DOCUMENT EXTRACT:
◇ ◇ ◇ ◇

Double, Double, Toil and Trouble (Gaga Schemes and Denzel Stubbles)
Two households, alike in dignity, where ambition and greed and treachery do reign. That’s the Shakespearean drift behind a pair of recent films charting two ruthless families, as “vaulting ambition o’erleaps itself, and falls on the other side.”
In other words: they got greedy.
Both Ridley Scott’s true-life House of Gucci and Joel Coen’s The Tragedy of Macbeth explore overreaching characters, and both offer a giddy mix of sorcery, treachery, and lurid ambitions. One is as cheesy as a Papa Gino’s Special; the other is carefully crafted for Oscar consideration.
First, on the farce side, Scott’s retelling of a real-life murder plot casts Lady Gaga as Patrizia Reggiani, a young Milanese woman working in her father’s small trucking firm, who becomes the ambitious new wife of Maurizio Gucci (Adam Driver). The fashion fortunes of Gucci had fallen on hard times by the ‘80s when the two meet up at a party; Maurizio, a carefree eccentric who rides around Milan on a bicycle, angers his dad (Jeremy Irons) by vowing to marry Patrizia, not just dally with her, and he is cut off.
They seek the comforting succor of Maurizio’s uncle, Aldo Gucci (a relatively restrained Al Pacino), the designer who originally came up with the Gucci logo. Aldo’s own son Paolo (a truly over-the-top, stuffed-crust-pizza performance by Jared Leto) is too much of a flake to take over the company’s future, and Aldo grooms Maurizio to learn the business — with Patrizia’s persistent ambitions driving him along.

◇ ◇ ◇ ◇

Multi-image point correspondence entries
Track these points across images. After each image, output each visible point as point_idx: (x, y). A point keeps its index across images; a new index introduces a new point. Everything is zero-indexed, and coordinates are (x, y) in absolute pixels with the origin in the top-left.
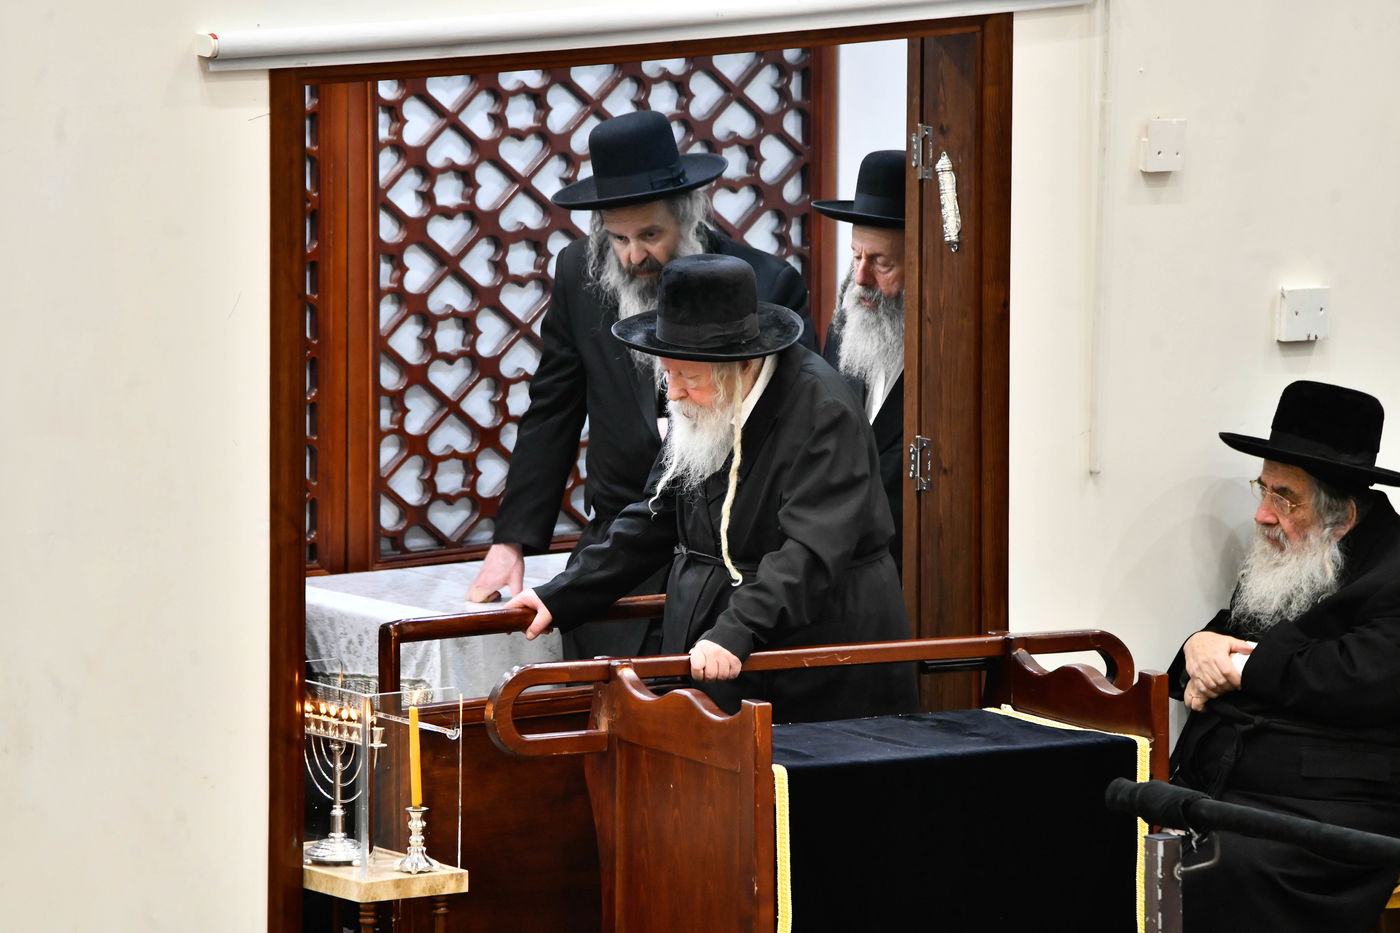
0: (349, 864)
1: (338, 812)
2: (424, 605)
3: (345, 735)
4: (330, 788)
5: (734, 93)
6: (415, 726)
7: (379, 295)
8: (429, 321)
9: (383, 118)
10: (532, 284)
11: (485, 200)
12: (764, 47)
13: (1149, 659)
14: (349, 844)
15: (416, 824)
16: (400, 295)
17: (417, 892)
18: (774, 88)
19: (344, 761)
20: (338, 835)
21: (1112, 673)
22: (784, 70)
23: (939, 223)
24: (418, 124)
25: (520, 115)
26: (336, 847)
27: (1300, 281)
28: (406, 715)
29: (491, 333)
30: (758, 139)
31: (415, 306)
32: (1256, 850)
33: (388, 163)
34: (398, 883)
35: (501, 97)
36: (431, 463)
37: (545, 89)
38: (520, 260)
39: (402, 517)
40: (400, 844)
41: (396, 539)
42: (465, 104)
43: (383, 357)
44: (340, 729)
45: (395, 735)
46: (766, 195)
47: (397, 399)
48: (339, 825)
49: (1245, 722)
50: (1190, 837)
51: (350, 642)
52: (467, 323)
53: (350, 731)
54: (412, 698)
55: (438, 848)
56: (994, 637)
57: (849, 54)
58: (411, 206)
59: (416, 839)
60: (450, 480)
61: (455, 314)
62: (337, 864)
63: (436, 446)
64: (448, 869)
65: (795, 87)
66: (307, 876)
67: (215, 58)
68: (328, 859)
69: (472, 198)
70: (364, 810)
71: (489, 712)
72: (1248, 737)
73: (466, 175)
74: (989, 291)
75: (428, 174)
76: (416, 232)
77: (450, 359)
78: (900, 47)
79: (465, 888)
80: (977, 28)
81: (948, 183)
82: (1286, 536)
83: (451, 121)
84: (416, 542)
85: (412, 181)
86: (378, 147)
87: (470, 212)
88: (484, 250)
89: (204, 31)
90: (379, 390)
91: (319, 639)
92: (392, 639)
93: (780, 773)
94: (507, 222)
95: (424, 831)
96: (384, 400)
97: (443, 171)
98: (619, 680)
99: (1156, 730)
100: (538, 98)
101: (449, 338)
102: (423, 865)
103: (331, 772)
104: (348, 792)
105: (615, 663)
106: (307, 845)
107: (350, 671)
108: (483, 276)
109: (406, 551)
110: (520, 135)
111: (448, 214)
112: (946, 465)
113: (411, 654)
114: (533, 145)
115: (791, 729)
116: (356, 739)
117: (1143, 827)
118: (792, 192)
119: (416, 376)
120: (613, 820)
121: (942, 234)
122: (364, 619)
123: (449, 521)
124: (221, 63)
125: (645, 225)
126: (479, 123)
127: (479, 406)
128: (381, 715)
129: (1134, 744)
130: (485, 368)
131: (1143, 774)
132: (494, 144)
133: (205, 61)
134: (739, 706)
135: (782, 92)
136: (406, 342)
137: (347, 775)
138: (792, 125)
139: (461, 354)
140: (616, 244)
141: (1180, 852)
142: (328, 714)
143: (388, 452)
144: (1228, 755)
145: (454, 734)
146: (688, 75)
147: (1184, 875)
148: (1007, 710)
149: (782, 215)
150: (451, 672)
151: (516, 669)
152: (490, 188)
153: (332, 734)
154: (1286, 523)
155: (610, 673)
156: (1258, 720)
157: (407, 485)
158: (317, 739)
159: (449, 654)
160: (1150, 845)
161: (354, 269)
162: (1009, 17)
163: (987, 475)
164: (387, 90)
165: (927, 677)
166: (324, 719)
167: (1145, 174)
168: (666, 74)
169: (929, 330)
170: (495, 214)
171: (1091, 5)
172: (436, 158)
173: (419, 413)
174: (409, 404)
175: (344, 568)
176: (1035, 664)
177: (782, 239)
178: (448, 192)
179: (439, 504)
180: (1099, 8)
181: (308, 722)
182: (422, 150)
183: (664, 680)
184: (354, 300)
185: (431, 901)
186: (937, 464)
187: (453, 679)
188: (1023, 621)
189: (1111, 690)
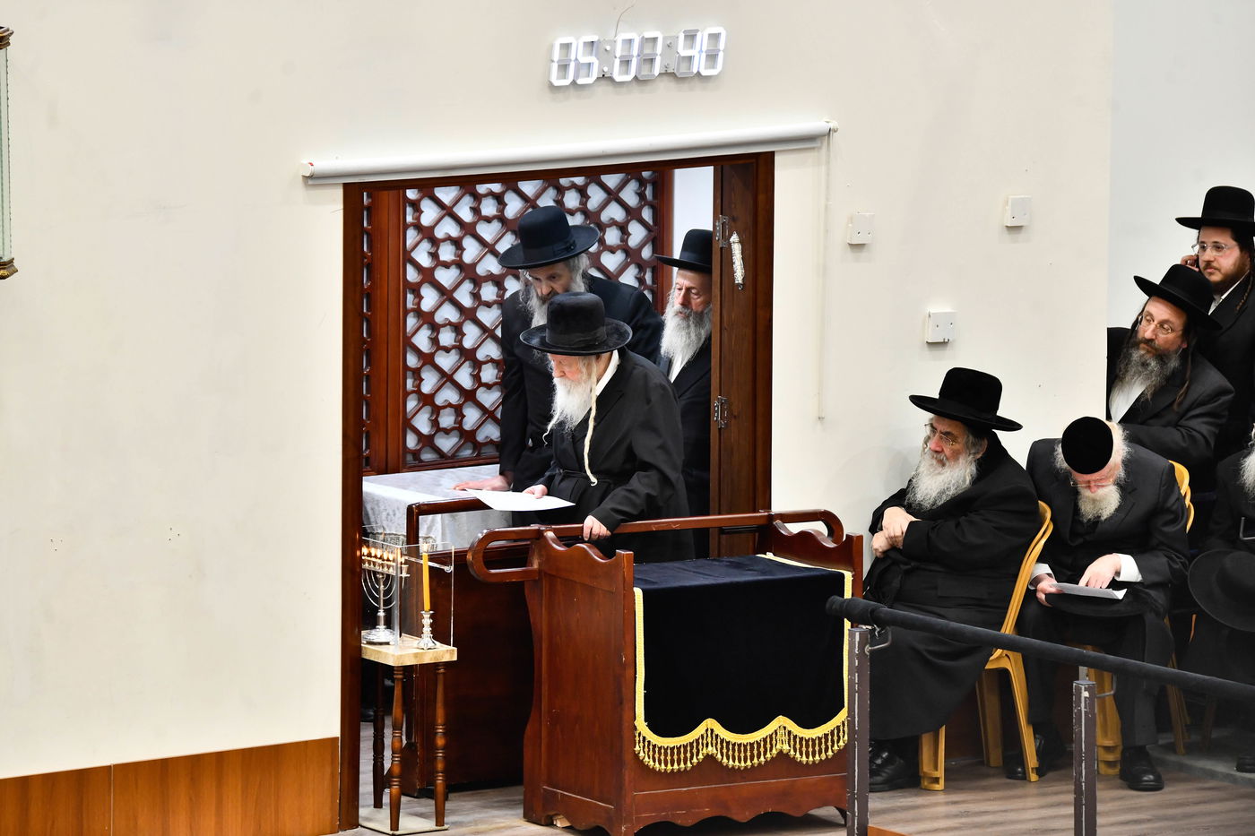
0: (388, 643)
1: (381, 614)
2: (432, 493)
3: (386, 569)
4: (377, 600)
5: (613, 196)
6: (426, 564)
7: (406, 312)
8: (435, 328)
9: (409, 210)
10: (495, 306)
11: (468, 258)
12: (631, 170)
13: (854, 525)
14: (388, 632)
15: (427, 621)
16: (418, 312)
17: (427, 660)
18: (636, 193)
19: (385, 585)
20: (382, 627)
21: (831, 533)
22: (642, 183)
23: (733, 272)
24: (429, 213)
25: (489, 208)
26: (380, 633)
27: (939, 307)
28: (420, 557)
29: (471, 334)
30: (627, 222)
31: (427, 319)
32: (911, 637)
33: (412, 236)
34: (416, 655)
35: (478, 198)
36: (437, 410)
37: (503, 193)
38: (489, 292)
39: (419, 441)
40: (417, 632)
41: (416, 454)
42: (457, 201)
43: (408, 349)
44: (382, 565)
45: (414, 569)
46: (632, 255)
47: (417, 373)
48: (382, 622)
49: (906, 564)
50: (874, 630)
51: (388, 514)
52: (457, 329)
53: (389, 567)
54: (424, 547)
55: (439, 635)
56: (762, 513)
57: (680, 175)
58: (425, 261)
59: (427, 630)
60: (447, 420)
61: (450, 324)
62: (381, 644)
63: (439, 401)
64: (445, 647)
65: (649, 192)
66: (364, 651)
67: (311, 177)
68: (375, 641)
69: (460, 256)
70: (396, 613)
71: (469, 557)
72: (907, 573)
73: (457, 243)
74: (760, 313)
75: (435, 242)
76: (428, 276)
77: (447, 350)
78: (708, 171)
79: (455, 658)
80: (754, 160)
81: (737, 250)
82: (947, 459)
83: (448, 211)
84: (427, 456)
85: (425, 246)
86: (406, 227)
87: (459, 264)
88: (467, 286)
89: (305, 161)
90: (406, 368)
91: (370, 512)
92: (415, 514)
93: (638, 592)
94: (481, 270)
95: (431, 625)
96: (409, 374)
97: (444, 240)
98: (545, 538)
99: (855, 565)
100: (499, 198)
101: (447, 338)
102: (431, 645)
103: (377, 591)
104: (387, 602)
106: (363, 633)
107: (388, 532)
108: (467, 301)
109: (421, 461)
110: (488, 220)
111: (446, 265)
112: (736, 414)
113: (425, 521)
114: (496, 226)
115: (645, 567)
116: (392, 572)
117: (847, 624)
118: (646, 253)
119: (428, 360)
120: (540, 618)
121: (734, 279)
122: (397, 501)
123: (446, 444)
124: (315, 180)
125: (551, 272)
126: (465, 213)
127: (464, 378)
128: (407, 558)
129: (843, 576)
130: (468, 355)
131: (848, 594)
132: (473, 225)
133: (306, 178)
134: (614, 554)
135: (641, 195)
136: (422, 340)
137: (387, 592)
138: (647, 214)
139: (454, 347)
141: (869, 638)
142: (376, 557)
143: (411, 404)
144: (896, 583)
145: (449, 569)
146: (586, 185)
147: (871, 652)
148: (770, 556)
149: (641, 267)
150: (447, 531)
151: (485, 531)
152: (471, 250)
153: (378, 569)
154: (947, 451)
155: (539, 534)
156: (913, 564)
157: (422, 423)
158: (369, 571)
159: (447, 522)
160: (852, 635)
161: (392, 298)
162: (772, 154)
163: (760, 419)
164: (411, 194)
165: (724, 536)
166: (373, 559)
167: (851, 245)
168: (574, 186)
169: (725, 334)
170: (474, 265)
171: (820, 148)
172: (439, 233)
173: (429, 382)
174: (423, 376)
175: (386, 472)
176: (786, 529)
177: (641, 280)
178: (447, 253)
179: (440, 434)
180: (824, 150)
181: (364, 562)
182: (432, 228)
183: (571, 539)
184: (392, 314)
185: (435, 666)
186: (730, 412)
187: (448, 536)
188: (779, 504)
189: (830, 545)
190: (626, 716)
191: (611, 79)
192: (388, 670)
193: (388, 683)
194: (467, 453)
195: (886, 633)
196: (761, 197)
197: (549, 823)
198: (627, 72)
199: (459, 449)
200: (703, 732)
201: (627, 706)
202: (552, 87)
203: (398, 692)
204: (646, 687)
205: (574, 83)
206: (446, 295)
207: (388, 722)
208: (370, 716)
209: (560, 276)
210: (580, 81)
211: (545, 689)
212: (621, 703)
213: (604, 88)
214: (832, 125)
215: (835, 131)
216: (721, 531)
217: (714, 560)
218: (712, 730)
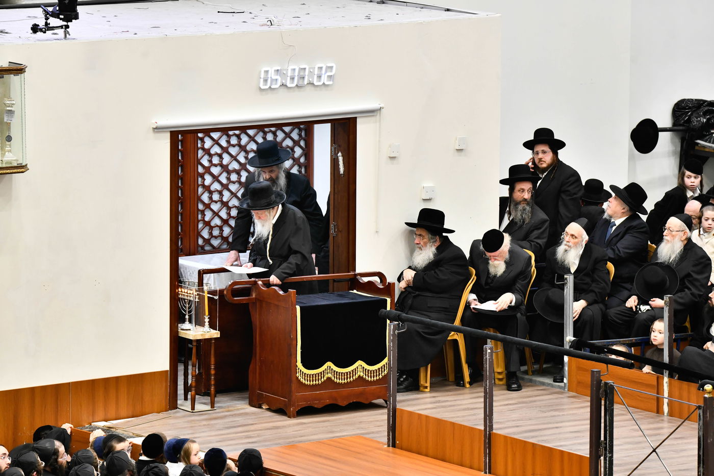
0: (190, 330)
1: (187, 317)
2: (210, 264)
3: (189, 297)
4: (185, 311)
5: (288, 135)
6: (206, 295)
7: (198, 186)
8: (211, 193)
9: (199, 142)
10: (237, 183)
11: (225, 162)
12: (295, 125)
13: (391, 278)
14: (190, 325)
15: (207, 320)
16: (203, 186)
17: (207, 337)
18: (298, 134)
19: (189, 304)
20: (187, 322)
21: (381, 281)
22: (300, 130)
23: (339, 169)
24: (208, 143)
25: (234, 141)
26: (186, 325)
27: (428, 184)
28: (203, 292)
29: (226, 195)
30: (294, 147)
31: (207, 189)
32: (417, 327)
33: (200, 153)
34: (202, 335)
35: (229, 136)
36: (211, 228)
37: (240, 134)
38: (234, 177)
39: (204, 242)
40: (203, 325)
41: (202, 247)
42: (220, 138)
43: (199, 201)
44: (188, 296)
45: (201, 298)
46: (296, 161)
47: (203, 212)
48: (187, 320)
49: (413, 293)
50: (399, 324)
51: (191, 273)
52: (220, 193)
53: (190, 297)
54: (205, 288)
55: (212, 326)
56: (352, 273)
57: (317, 127)
58: (206, 164)
59: (207, 324)
60: (216, 232)
61: (217, 191)
62: (187, 330)
63: (213, 224)
64: (215, 331)
65: (303, 134)
66: (179, 333)
67: (156, 128)
68: (185, 328)
69: (222, 161)
70: (193, 317)
71: (225, 292)
72: (414, 297)
73: (220, 156)
74: (351, 186)
75: (211, 156)
76: (207, 170)
77: (216, 202)
78: (329, 125)
79: (219, 336)
80: (348, 121)
81: (341, 159)
82: (422, 246)
83: (216, 142)
84: (207, 248)
85: (206, 157)
86: (198, 149)
87: (221, 165)
88: (225, 175)
89: (154, 121)
90: (198, 210)
91: (183, 272)
92: (202, 273)
93: (298, 308)
94: (230, 168)
95: (209, 322)
96: (199, 212)
97: (214, 155)
98: (258, 284)
99: (392, 295)
100: (238, 137)
101: (216, 197)
102: (208, 330)
103: (185, 307)
104: (190, 312)
105: (257, 280)
106: (179, 325)
107: (190, 281)
108: (224, 181)
109: (205, 250)
110: (234, 146)
111: (216, 165)
112: (340, 230)
113: (206, 277)
114: (237, 148)
115: (301, 297)
116: (191, 299)
117: (388, 322)
118: (302, 160)
119: (208, 206)
120: (256, 318)
121: (339, 172)
122: (194, 268)
123: (216, 242)
124: (158, 129)
125: (271, 169)
126: (224, 143)
127: (223, 213)
128: (198, 293)
129: (386, 300)
130: (225, 204)
131: (388, 308)
132: (227, 148)
133: (154, 129)
134: (288, 291)
135: (300, 135)
136: (205, 198)
137: (189, 308)
138: (302, 143)
139: (219, 201)
140: (263, 173)
141: (397, 327)
142: (184, 292)
143: (200, 225)
144: (410, 302)
145: (216, 297)
146: (276, 131)
147: (398, 333)
148: (355, 291)
149: (300, 166)
150: (216, 281)
151: (232, 281)
152: (226, 159)
153: (185, 297)
154: (422, 243)
155: (255, 283)
156: (417, 293)
157: (205, 234)
158: (182, 299)
159: (216, 277)
160: (390, 326)
161: (192, 180)
162: (356, 118)
163: (351, 232)
164: (200, 135)
165: (335, 283)
166: (184, 293)
167: (390, 157)
168: (271, 131)
169: (336, 196)
170: (227, 165)
171: (376, 115)
172: (212, 152)
173: (208, 215)
174: (206, 213)
175: (189, 255)
176: (362, 280)
177: (300, 172)
178: (216, 160)
179: (213, 238)
180: (378, 116)
181: (179, 294)
182: (209, 150)
183: (268, 285)
184: (192, 187)
185: (211, 339)
186: (338, 229)
187: (216, 283)
188: (359, 269)
189: (381, 287)
190: (293, 361)
191: (286, 86)
192: (190, 341)
193: (190, 346)
194: (225, 246)
195: (405, 325)
196: (351, 137)
197: (260, 407)
198: (293, 83)
199: (221, 245)
200: (326, 368)
201: (293, 356)
202: (260, 89)
203: (194, 351)
204: (302, 348)
205: (270, 87)
206: (216, 178)
207: (190, 363)
208: (182, 360)
209: (275, 171)
210: (272, 87)
211: (258, 349)
212: (291, 355)
213: (283, 90)
214: (382, 105)
215: (383, 108)
216: (334, 281)
217: (331, 293)
218: (330, 367)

◇ ◇ ◇ ◇

REQUIRED ACTIONS:
1. Rewrite the passage of the film review starting with "Two households, alike" and going on through "they got greedy.", changing "households" to "clans".
2. Carry the film review of House of Gucci and The Tragedy of Macbeth further, beginning after its final sentence.

EXERCISE ANSWERS:
1.
Two clans, alike in dignity, where ambition and greed and treachery do reign. That’s the Shakespearean drift behind a pair of recent films charting two ruthless families, as “vaulting ambition o’erleaps itself, and falls on the other side.”
In other words: they got greedy.

2.
Scott directs in pulpy Hannibal mode here, rather than in the manner of, say, Blade Runner, Gladiator, or All the Money in the World, his underrated 2017 telling of the real-life J. Paul Getty kidnapping. That’s okay because when Scott revels in excess, he likes to get down into it and take a big, messy bath. Gaga is very watchable as the conniving, chain-smoking wife who wants more, more, more and consults a soothsayer (Salma Hayek) to give her regular career advice, including how to hire Sicilian hitmen.
The film is filled with wonderfully cheesy moments, as Gaga transforms herself from a “more fun” version of Elizabeth Taylor (at least that’s how she sells herself to the smitten Driver) into a nervy, evil-eyeing, designer-fitted Lady Macbeth. That this is all pretty much a true story (though too long by 30 minutes) makes it even more engaging in all its trashy glory. Leto, sporting a bald wig, aging makeup, and an accent that comes off like a Russian-speaking Jeffrey Tambor, almost threatens to derail the movie with his scenery-chewing (“Boof!”), to the point where Pacino has no choice but to dial it down in scenes with him. But it’s all part of the pulpy, sleazy fun.
If it’s twisty tales of ambition, deception, and unspooling plans that you seek, you definitely get all you need from these two films.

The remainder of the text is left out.